Having children is a life-changing experience, as you suddenly become responsible for a whole new person you created. Your child depends on you for everything until at least the age of 18 and likely for much longer – and this means your bundle of joy comes with a bundle of legal and financial responsibilities.

Making plans as early as possible for current or future children is essential to ensure your kids are provided for throughout their childhood and teenage years. And, it’s important not to just plan for expected events – such as your child going to college – but also to prepare if something goes wrong. In fact, making an estate plan is something every parent needs to do because otherwise your child could be left in very dire straits if something should happen to you.

While it’s not fun to think about a serious illness or an untimely death that renders you unable to raise your kids to adulthood, you must prepare for this possibility. These are some of the tools that could help.

Estate Planning Tools for Parents

Parents should plan for their child’s physical and financial care, both when things go right and when something goes wrong. Some of the different steps parents need to take include:

Name a legal guardian for children

If you become incapacitated or pass away, you’ll want to ensure that a guardian of your choosing is put in charge of raising your children to adulthood.

Ensure sufficient assets to provide for children

It’s very expensive to raise children.

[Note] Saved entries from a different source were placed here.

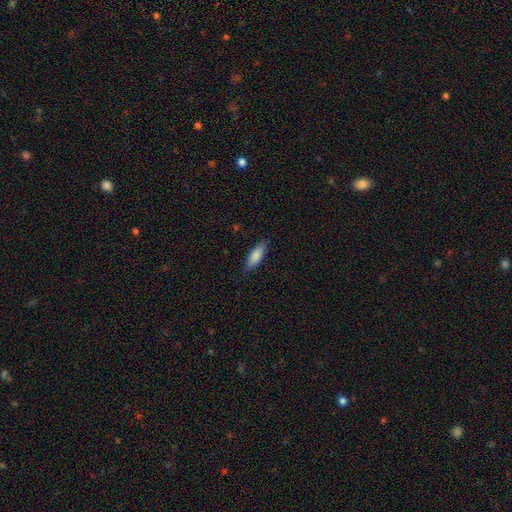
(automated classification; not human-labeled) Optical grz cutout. It shows a smooth galaxy with no disk features (85%) that is in between round and cigar-shaped (62%). Merging: none (83%).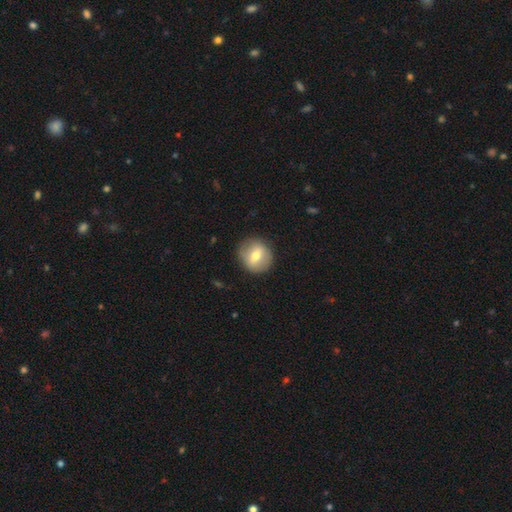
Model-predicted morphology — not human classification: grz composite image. It shows a smooth galaxy with no disk features (61%) that is round (87%). Merging: none (87%).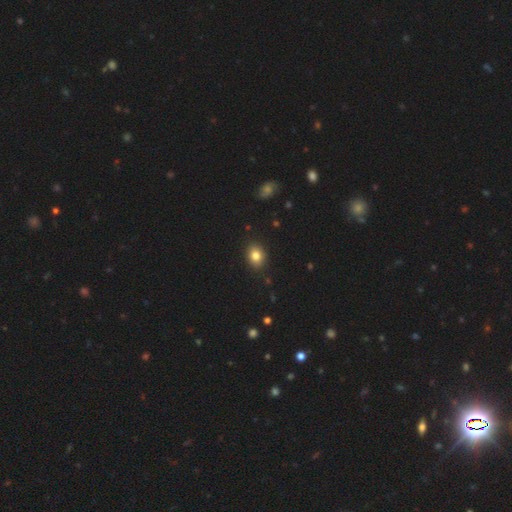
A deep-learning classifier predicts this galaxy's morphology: The model was most divided on "how rounded": in between: 57%, round: 42%, cigar-shaped: 1%. More confident: merging — none (88%); smooth or featured — smooth (83%).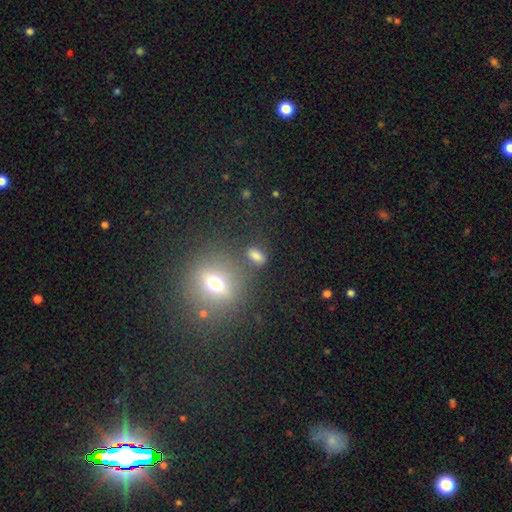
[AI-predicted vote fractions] Smooth or featured: smooth — 73% (star or artifact — 17%)
How rounded: in between — 76% (round — 16%)
Merging: none — 65% (minor disturbance — 15%)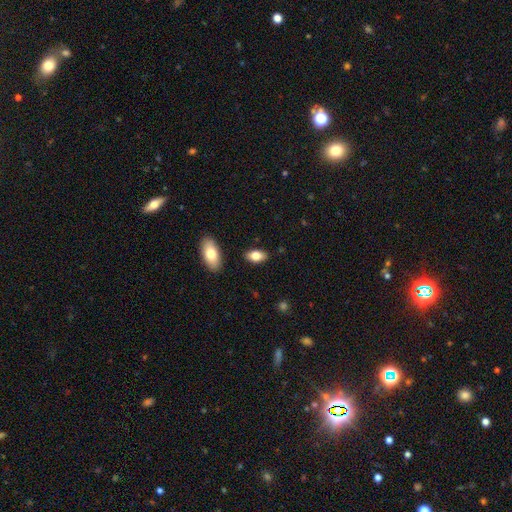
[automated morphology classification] This is likely a smooth galaxy (79%). How rounded: clearly in between (91%). Merging: clearly none (86%).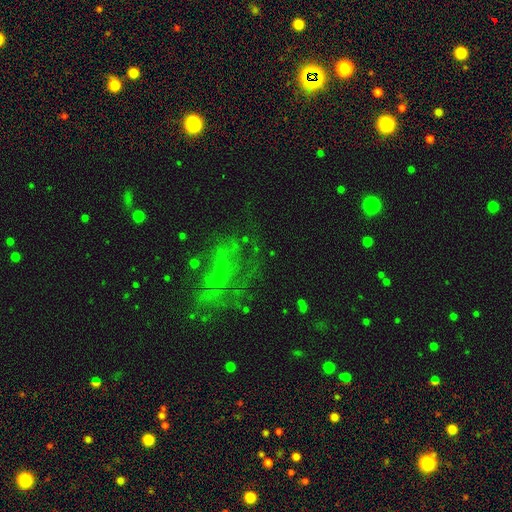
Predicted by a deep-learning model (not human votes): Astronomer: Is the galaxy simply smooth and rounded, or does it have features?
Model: featured or disk — 41% (runner-up: star or artifact, 31%).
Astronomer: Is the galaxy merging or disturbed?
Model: none — 54%.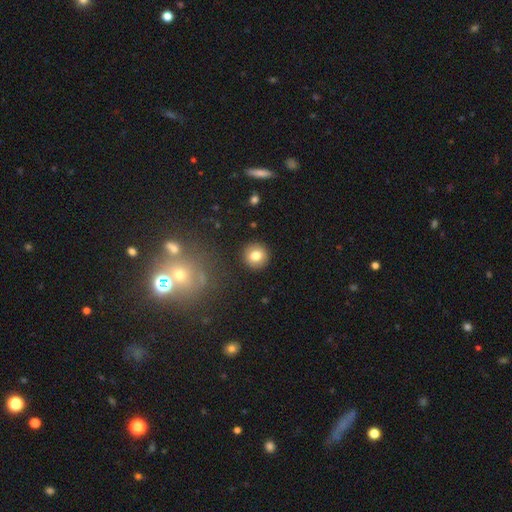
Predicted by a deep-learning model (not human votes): smooth 79%, featured or disk 11%, star or artifact 10%. Down the decision tree: how rounded — round (93%); merging — none (92%).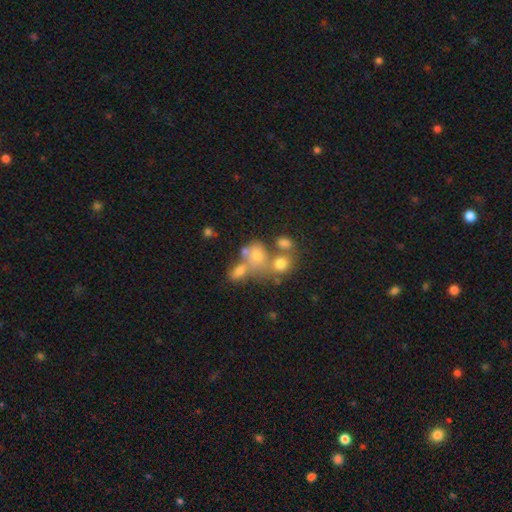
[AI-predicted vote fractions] Overall: smooth (58%; featured or disk 24%). How rounded: round (53%; in between 45%). Merging: merger (50%; none 31%).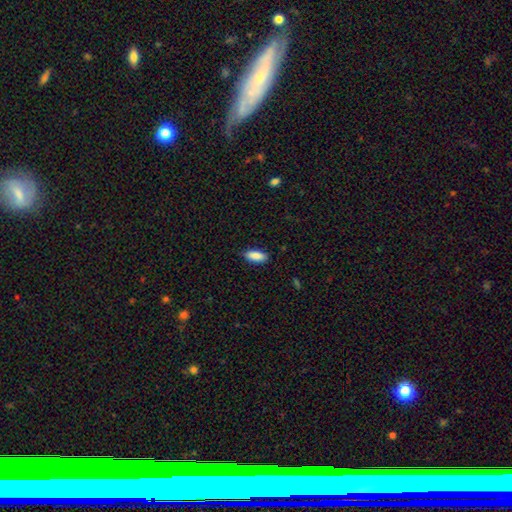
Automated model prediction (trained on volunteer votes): smooth-or-featured: smooth: 89% | star or artifact: 6% | featured or disk: 5%
  how-rounded: in between: 78% | cigar-shaped: 20% | round: 2%
  merging: none: 86% | minor disturbance: 11% | major disturbance: 2% | merger: 1%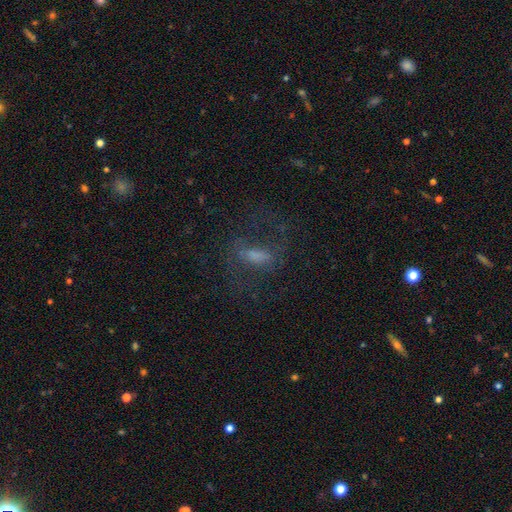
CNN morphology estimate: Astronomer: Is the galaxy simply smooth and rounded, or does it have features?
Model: featured or disk — 45% (runner-up: smooth, 37%).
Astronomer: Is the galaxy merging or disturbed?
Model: none — 54%.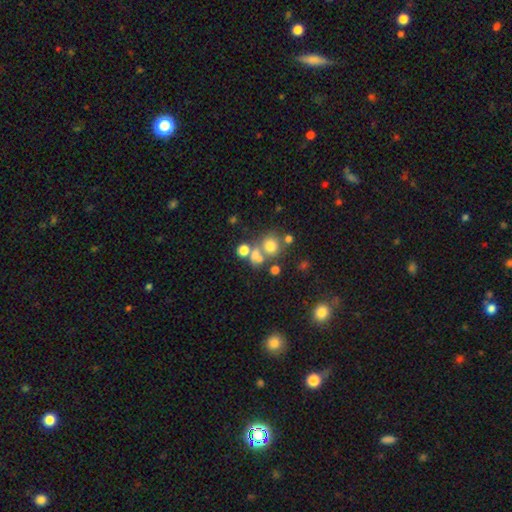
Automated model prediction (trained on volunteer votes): Smooth or featured? smooth (64%)
How rounded? round (76%)
Merging? none (47%)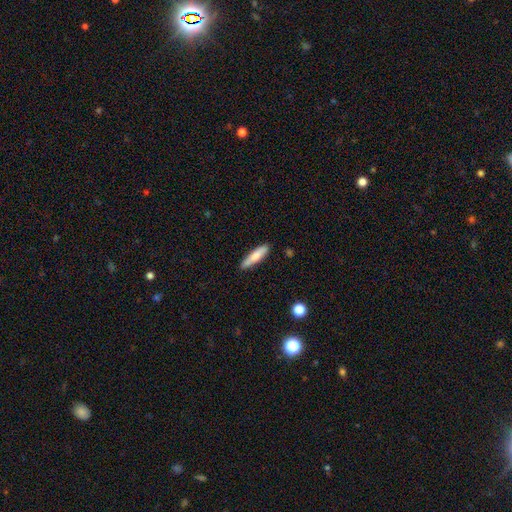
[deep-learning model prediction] This appears to be a smooth galaxy with no disk features (75%) that is cigar-shaped (77%). Merging: none (84%).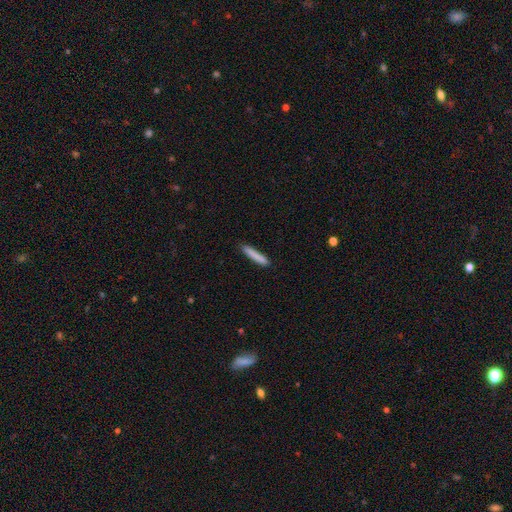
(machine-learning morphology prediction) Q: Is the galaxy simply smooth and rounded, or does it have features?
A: smooth — 84%.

Unless you have substantial personal assets you can leave for your child’s care if you pass away, it’s a good idea to purchase a life insurance policy.

Preparing for a child’s educational costs

Private schools or colleges cost tens of thousands of dollars annually. A 529 is a tax-advantaged account parents can use to invest for a child’s education. The money in a 529 plan can cover K-12 tuition costs as well as college expenses. Contributions are made with after-tax dollars but you don’t have to pay taxes on gains and qualified distributions used for educational expenses are tax-free.

Planning for the transfer of wealth after a parent’s death

A child cannot manage an inheritance until he’s a legal adult, and many parents don’t want an 18-year-old inheriting assets with no strings attached. Tools such as the Uniform Transfers to Minors Act allow parents to simply and easily name a trustee to manage assets left to a child. Those parents who want more control over assets left to children can instead opt to create a trust, which names the child as a beneficiary and which names a responsible person as a trustee to manage trust assets. Parents can place conditions on a trust, such as requiring trust assets to be used to pay for college.

Reducing estate tax

When assets are left to children, rather than to a spouse, parents of larger estates may also need to take steps to ensure part of an inheritance is not lost due to federal or state estate tax. A Grantor Retained Annuity Trust is one way to limit tax implications of an asset transfer to children. Parents can also use other tools such as a family Limited Liability Company to reduce estate tax owed.

Depending upon your child, there may also be other steps you need to take as well. For example, if your older child is not responsible with managing money, you may wish to create a spendthrift trust instead of simply leaving money directly to your adult son or daughter. A spendthrift trust gives a trustee control over trust assets to be used for your child’s benefit. Since your child has no access to trust assets, wealth can’t be lost in bankruptcy, to creditors, or to irresponsible spending.

Parents of special needs children also need to address where children will live after a parent is no longer able to provide care, as well as how children will receive financial support. A direct transfer of wealth to a disabled child could cause a loss of access to means-tested benefits such as Medicaid or Supplemental Security Income. Parents can use a special needs trust to provide funds for a disabled child’s supplemental needs. The creation of a special needs trust allows a responsible trustee to be chosen to manage trust assets for the disabled child and protects a child’s need-based benefits.

Estate Planning Deadlines and Considerations

It’s important that parents start planning for their children as early as possible. Saving for college should begin as soon as a child is born to amass a sufficient nest egg. And, every parent should make sure a guardian has been named and financial plans are made for the care of a child, as you don’t want your son or daughter left unprotected if you’re not able to be there to care for them yourself.

An experienced attorney can provide assistance with estate planning for current or future kids so you can get the right tools in place. Knowing your kids are provided for will give you peace of mind and will give your children the security they deserve.